Job 1 » From the Yale School of Art lecture listing, extract everything from "Autumn at Yale" down to "to the public.", word for word.

Excerpted text »
Autumn at Yale School of Art: 112 Days (More or Less) in New Haven…

All lectures and events take place at E.I.K., 36 Edgewood Avenue, New Haven, CT, and are free and open to the public.

Monday, September 25 at 7PM

1971: A Year in the Life of Color

E.I.K., 32 Edgewood Avenue

Darby English, author of such important books as How to See A Work of Art in Total Darkness (MIT Press, 2007), engages in a discussion on the topic of his most recent book 1971: A Year in the Life of Color (University of Chicago Press, 2016), with Mark Gibson, Yale School of Art’s Assistant Dean for Student Relations. English’s book explores the role that a political movement can play in an artistic movement, specifically speaking to the Civil Rights movement of the 1960’s and how that influenced the “Black Art Aesthetic” of the 1970’s. Discussion will also explore the role that abstraction plays in describing the Black Experience, and what roles institutions play in curating the “Black Art Aesthetic.”

Darby English is the Carl Darling Buck Professor of Art History at the University of Chicago and Consulting Curator at MoMA. Full information >>

Monday, October 2 at 7PM

Crisis as Form

E.I.K., 32 Edgewood Avenue

Author of Anywhere or Not at All: Philosophy of Contemporary Art (Verso, 2013) and director of the Centre for Research in Modern European Philosophy in London, Peter Osborne approaches how the field of contemporary art since the 1960s has been characterized by both the attempted dissolution and the reflective expansion of the concept of artistic form. According to Osborne, “recently, in the wake of the revisionist historiography of the exhibitions of that time, the motif of something ‘becoming form’ has been revived and applied in new critical contexts. What, if anything, delimits this expansion of the concept of artistic form? Might it be extended all the way to the crisis-ridden form of historical present? How today might we conceive crisis as form?”

Peter Osborne is Professor of Modern European Philosophy at Kingston University London. Full information >>

Wednesday October 11 at 7PM

I Even Spotted One Woman Wearing a Hat

E.I.K., 32 Edgewood Avenue

Author of Civil Imagination: The Political Ontology of Photography (Verso, 2012) and The Civil Contract of Photography (MIT Press, 2008), Ariella Azoulay focuses her research on how history is told through visual mediums — photographs, film, drawings, and other visual elements — and how these provide a level of detail and context not provided solely by the written word. In her lecture at the Yale School of Art, Azoulay will use the 1950s text A Woman in Berlin as a point of departure for tracing the visual record of a massive rape that took place at the end of World War II, creating a key to read certain photographs previously overlooked as related to rape.

Material shown »
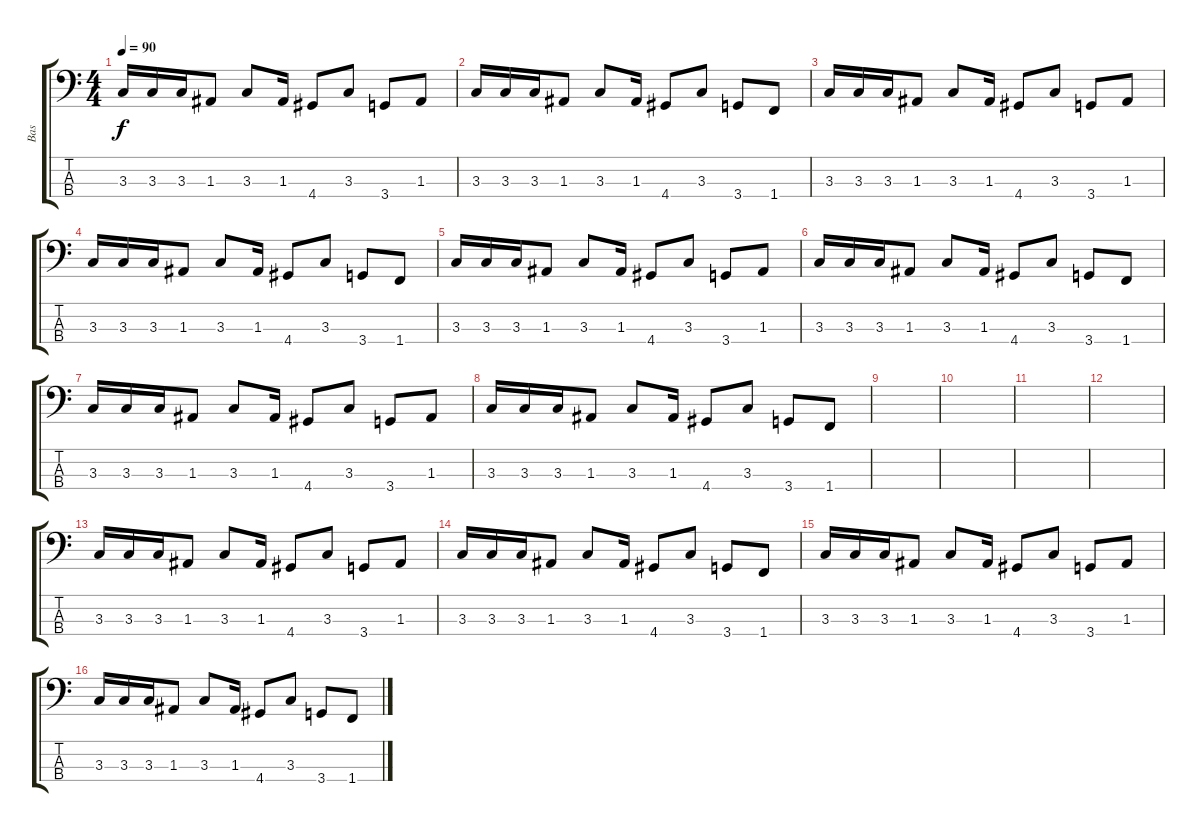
\track ("Bas" "Bas") {instrument overdrivenguitar}
\staff {score tabs}
\tuning (G2 D2 A1 E1) {hide}
\ts (4 4)
\tempo 90
\clef f4
\ks c
3.3.16{dy f instrument overdrivenguitar} 3.3.16 3.3.16 1.3.8 3.3.8 1.3.16 4.4.8 3.3.8 3.4.8 1.3.8 |
3.3.16 3.3.16 3.3.16 1.3.8 3.3.8 1.3.16 4.4.8 3.3.8 3.4.8 1.4.8 |
3.3.16 3.3.16 3.3.16 1.3.8 3.3.8 1.3.16 4.4.8 3.3.8 3.4.8 1.3.8 |
3.3.16 3.3.16 3.3.16 1.3.8 3.3.8 1.3.16 4.4.8 3.3.8 3.4.8 1.4.8 |
3.3.16 3.3.16 3.3.16 1.3.8 3.3.8 1.3.16 4.4.8 3.3.8 3.4.8 1.3.8 |
3.3.16 3.3.16 3.3.16 1.3.8 3.3.8 1.3.16 4.4.8 3.3.8 3.4.8 1.4.8 |
3.3.16 3.3.16 3.3.16 1.3.8 3.3.8 1.3.16 4.4.8 3.3.8 3.4.8 1.3.8 |
3.3.16 3.3.16 3.3.16 1.3.8 3.3.8 1.3.16 4.4.8 3.3.8 3.4.8 1.4.8 |
|
|
|
|
3.3.16 3.3.16 3.3.16 1.3.8 3.3.8 1.3.16 4.4.8 3.3.8 3.4.8 1.3.8 |
3.3.16 3.3.16 3.3.16 1.3.8 3.3.8 1.3.16 4.4.8 3.3.8 3.4.8 1.4.8 |
3.3.16 3.3.16 3.3.16 1.3.8 3.3.8 1.3.16 4.4.8 3.3.8 3.4.8 1.3.8 |
3.3.16 3.3.16 3.3.16 1.3.8 3.3.8 1.3.16 4.4.8 3.3.8 3.4.8 1.4.8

Job 2 » Reproduce the rows of tab notation above character for character, leaving out the pictures.

Full output 1 »
Autumn at Yale School of Art: 112 Days (More or Less) in New Haven…

All lectures and events take place at E.I.K., 36 Edgewood Avenue, New Haven, CT, and are free and open to the public.

Full output 2 »
\track ("Bas" "Bas") {instrument overdrivenguitar}
\staff {score tabs}
\tuning (G2 D2 A1 E1) {hide}
\ts (4 4)
\tempo 90
\clef f4
\ks c
3.3.16{dy f instrument overdrivenguitar} 3.3.16 3.3.16 1.3.8 3.3.8 1.3.16 4.4.8 3.3.8 3.4.8 1.3.8 |
3.3.16 3.3.16 3.3.16 1.3.8 3.3.8 1.3.16 4.4.8 3.3.8 3.4.8 1.4.8 |
3.3.16 3.3.16 3.3.16 1.3.8 3.3.8 1.3.16 4.4.8 3.3.8 3.4.8 1.3.8 |
3.3.16 3.3.16 3.3.16 1.3.8 3.3.8 1.3.16 4.4.8 3.3.8 3.4.8 1.4.8 |
3.3.16 3.3.16 3.3.16 1.3.8 3.3.8 1.3.16 4.4.8 3.3.8 3.4.8 1.3.8 |
3.3.16 3.3.16 3.3.16 1.3.8 3.3.8 1.3.16 4.4.8 3.3.8 3.4.8 1.4.8 |
3.3.16 3.3.16 3.3.16 1.3.8 3.3.8 1.3.16 4.4.8 3.3.8 3.4.8 1.3.8 |
3.3.16 3.3.16 3.3.16 1.3.8 3.3.8 1.3.16 4.4.8 3.3.8 3.4.8 1.4.8 |
|
|
|
|
3.3.16 3.3.16 3.3.16 1.3.8 3.3.8 1.3.16 4.4.8 3.3.8 3.4.8 1.3.8 |
3.3.16 3.3.16 3.3.16 1.3.8 3.3.8 1.3.16 4.4.8 3.3.8 3.4.8 1.4.8 |
3.3.16 3.3.16 3.3.16 1.3.8 3.3.8 1.3.16 4.4.8 3.3.8 3.4.8 1.3.8 |
3.3.16 3.3.16 3.3.16 1.3.8 3.3.8 1.3.16 4.4.8 3.3.8 3.4.8 1.4.8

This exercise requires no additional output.